On his part, former Battle Front Commander of the RUF, Morris Kallon, acknowledged the fact that heinous crimes against humanity by all factions of the war including forces of the Economic Community of West African States (ECOWAS), known as ECOMOG and the civil populace, were committed during the war, but noted that such is always the case in a war situation.

He pledged to be an ambassador of peace to ensure that what the country went through during that volatile war period never repeats itself.

He expressed regret over what happened during the war and asked for forgiveness for not only him, but all those who one way or the other, were involved in acts of violence during the period under review.

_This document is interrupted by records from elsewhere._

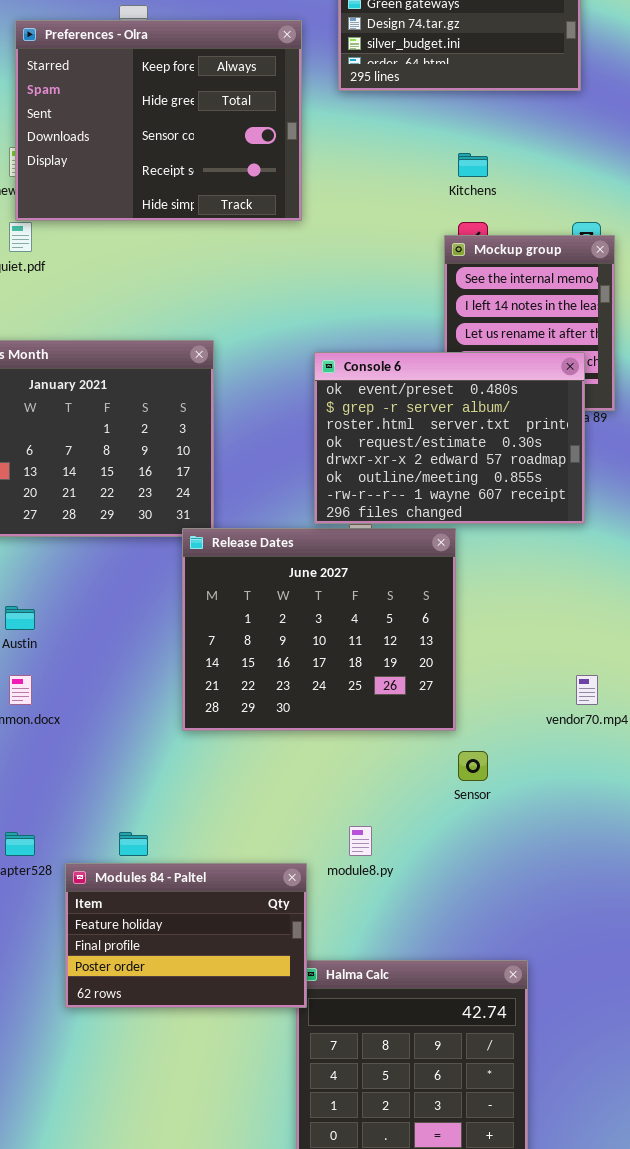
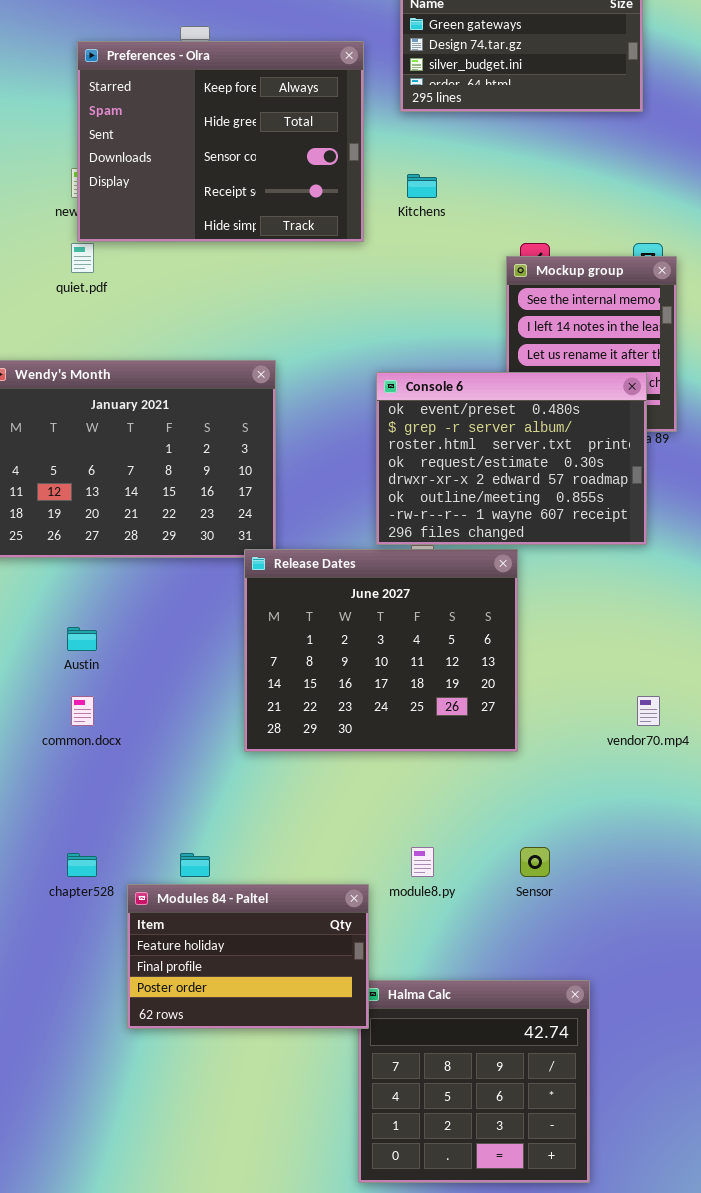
Kitchens: [458,153,488,177] -> [407,174,437,198], moved
Sensor: [458,751,488,781] -> [520,847,550,877], moved

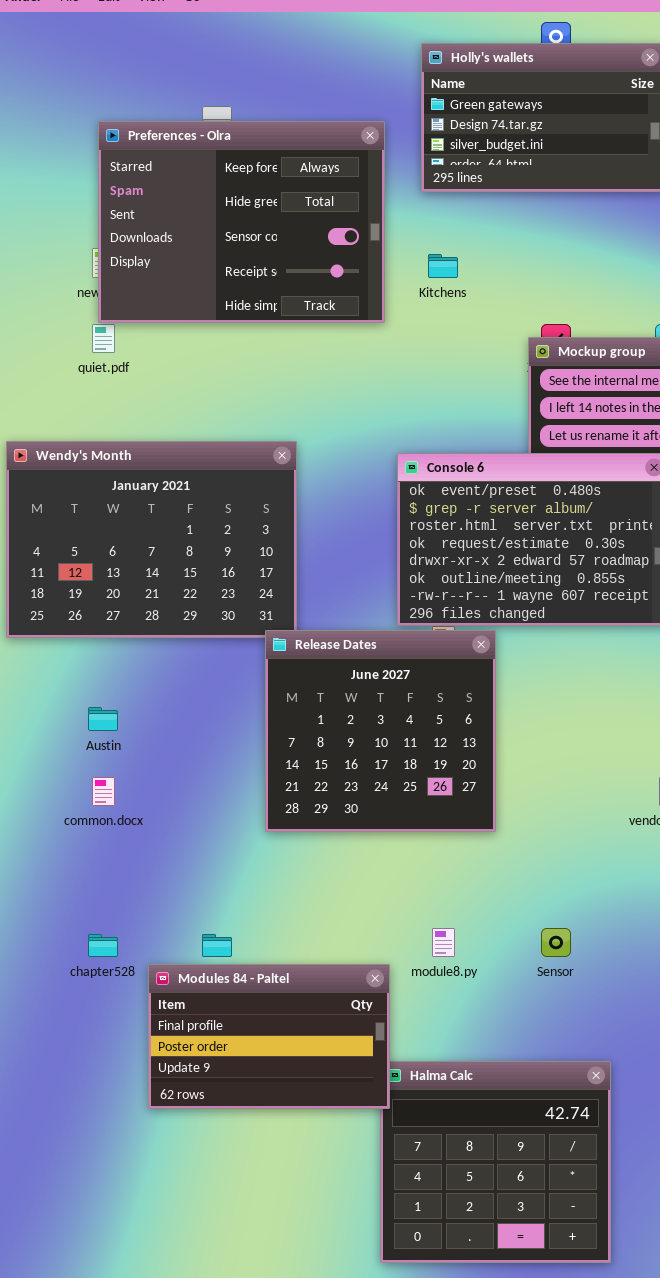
Release Dates: [244,549,518,752] -> [265,630,496,832], resized
Modules 84 - Paltel: [127,884,369,1029] -> [148,964,390,1109], scrolled down 1 row

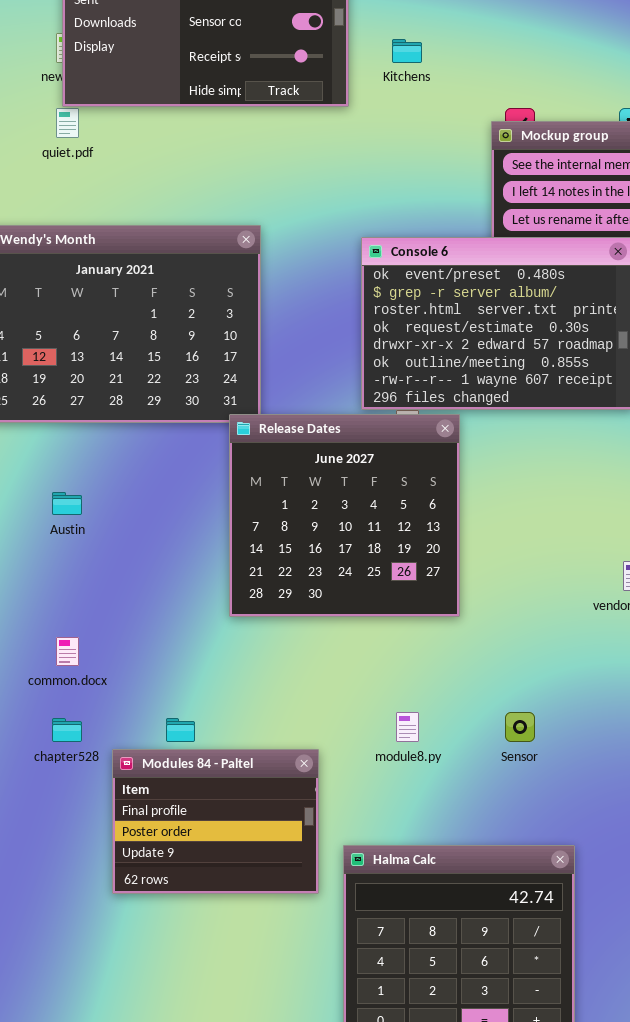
common.docx: [92,777,115,806] -> [56,637,79,666], moved
Modules 84 - Paltel: [148,964,390,1109] -> [112,749,319,894], resized

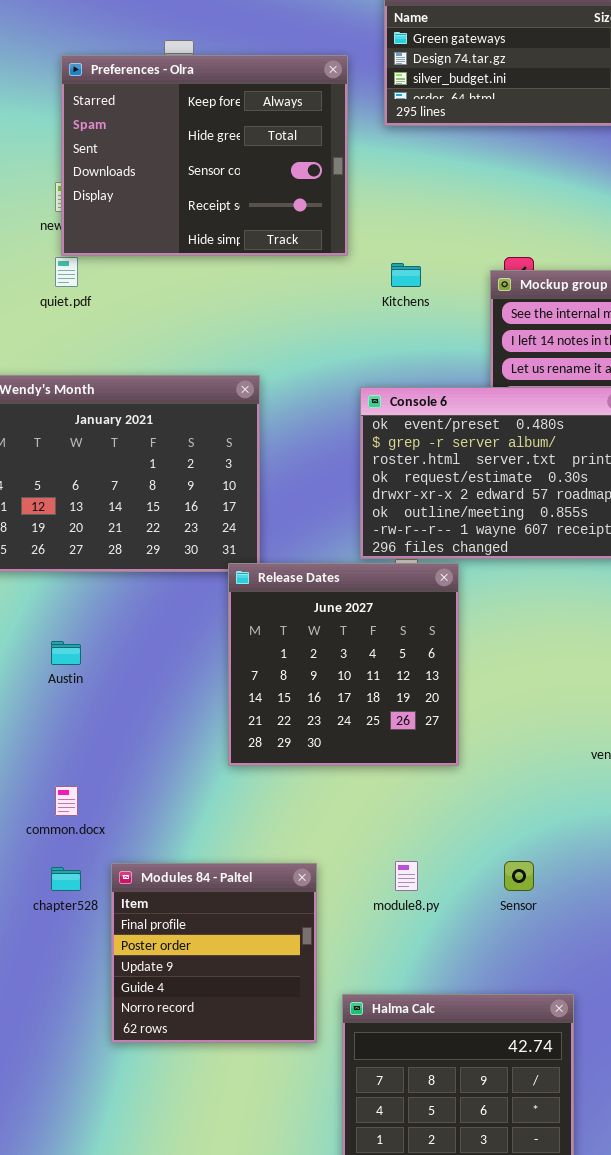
Kitchens: [392,39,422,63] -> [391,263,421,287], moved
Modules 84 - Paltel: [112,749,319,894] -> [111,863,317,1043], resized

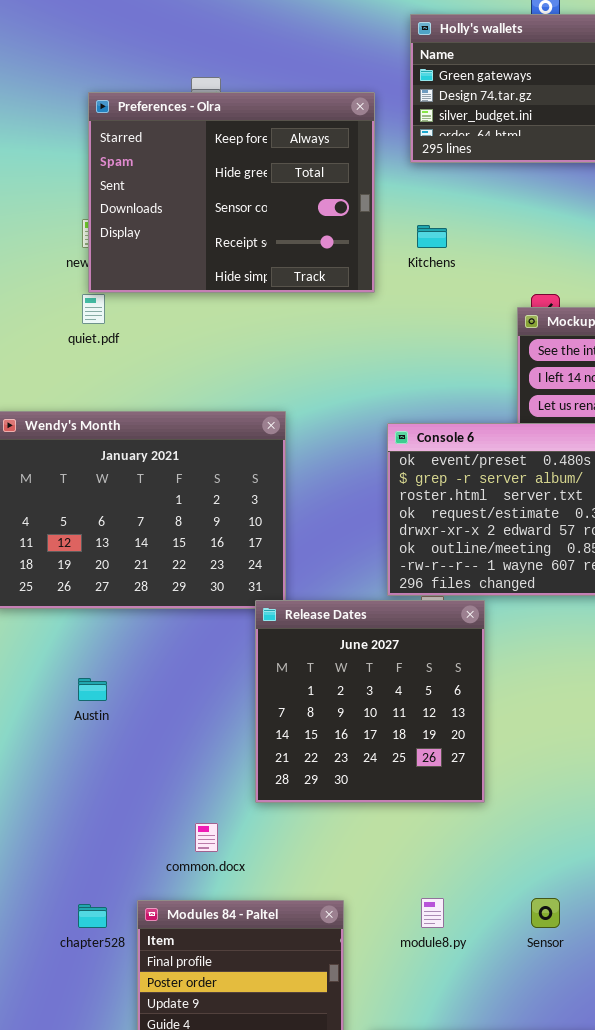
Kitchens: [391,263,421,287] -> [417,225,447,248], moved
common.docx: [55,786,78,816] -> [195,823,218,852], moved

Santigie Borbor Kanu commonly known as Brigadier 55, once a member of the Sierra Leone Army and a top operative of the AFRC at the time, begged for clemency, saying they themselves are victims of the war.

He decried the poor medical condition under which they are, stating that they are being treated as stateless citizens.

Buttressing, Ibrahim Bazzy Kamara, also a high level ex – AFRC Commander, called on the people of Sierra Leone to accord them an everlasting forgiveness, saying what happened was never their making as young boys coming up in a volatile society.

The Special Court for Sierra Leone (SCSL), also called the Sierra Leone Tribunal, was a judicial body set up by the Government of Sierra Leone and the United Nations to try persons deemed to bear the greatest responsibility for serious violations of International Humanitarian Law and Sierra Leonean law committed during the country’s civil war.